Description of the task:
Everything in the data that follows should be given again verbatim, except the images.

___

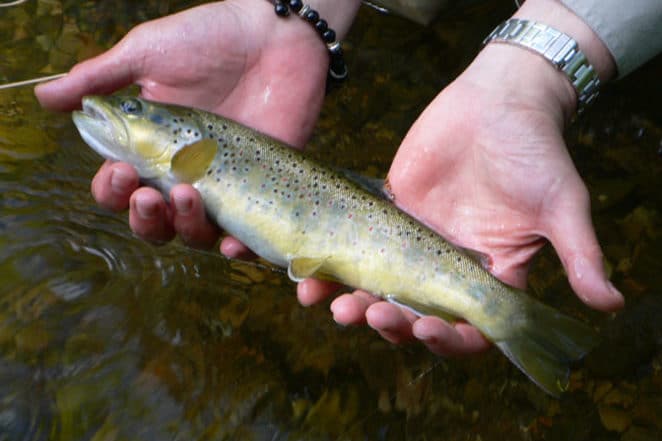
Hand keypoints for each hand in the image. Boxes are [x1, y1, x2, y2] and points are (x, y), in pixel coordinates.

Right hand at [35, 0, 334, 252]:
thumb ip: (99, 79)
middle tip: (149, 194)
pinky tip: (232, 243)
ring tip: (187, 195)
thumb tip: (45, 97)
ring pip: (195, 233)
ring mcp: (225, 184)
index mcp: (152, 146)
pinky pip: (248, 233)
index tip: (121, 169)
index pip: (120, 187)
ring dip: (184, 227)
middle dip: (144, 218)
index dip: (112, 189)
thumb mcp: (148, 54)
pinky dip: (238, 247)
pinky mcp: (263, 189)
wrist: (275, 35)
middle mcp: (185, 172)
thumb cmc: (210, 39)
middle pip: (154, 221)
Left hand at [298, 5, 624, 355]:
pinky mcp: (386, 213)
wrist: (497, 100)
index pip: (467, 330)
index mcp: (488, 278)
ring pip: (375, 286)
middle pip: (411, 313)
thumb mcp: (561, 203)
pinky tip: (304, 269)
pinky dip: (331, 261)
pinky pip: (353, 246)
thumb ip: (579, 253)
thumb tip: (611, 302)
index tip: (425, 329)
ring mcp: (412, 243)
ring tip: (320, 299)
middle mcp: (445, 268)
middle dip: (385, 321)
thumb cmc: (536, 150)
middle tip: (362, 312)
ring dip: (348, 300)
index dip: (445, 340)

___

Solution:
Hand keypoints for each hand in the image. Boxes are [x1, y1, x2, y2] and points are (x, y), in pixel coordinates.

Right hand at [35, 0, 334, 252]:
thumb ip: (99, 79)
middle tip: (149, 194)
pinky tip: (232, 243)
ring tip: (187, 195)
thumb tip: (45, 97)
ring pip: (195, 233)
ring mcp: (225, 184)
index mcp: (152, 146)
pinky pip: (248, 233)
index tip: (121, 169)
index pip: (120, 187)
ring dip: (184, 227)
middle dip: (144, 218)
index dip: (112, 189)
thumb mcp: (148, 54)
pinky dip: (238, 247)
pinky mcp: (263, 189)
wrist: (275, 35)
middle mcp: (185, 172)
thumb cmc: (210, 39)
middle pip: (154, 221)
Left hand at [298, 5, 624, 355]:
pinky mcp: (386, 213)
wrist: (497, 100)
index pip: (467, 330)
index mcp: (488, 278)
ring pip: (375, 286)
middle pip: (411, 313)
thumb mcp: (561, 203)
pinky tip: (304, 269)
pinky dip: (331, 261)
pinky pip: (353, 246)
thumb ip: (579, 253)
thumb tip: (611, 302)
index tip: (425, 329)
ring mcp: (412, 243)
ring tip: (320, 299)
middle mcp: (445, 268)
middle dip: (385, 321)
thumb cmc: (536, 150)
middle tip: (362, 312)
ring dip: (348, 300)
index dip: (445, 340)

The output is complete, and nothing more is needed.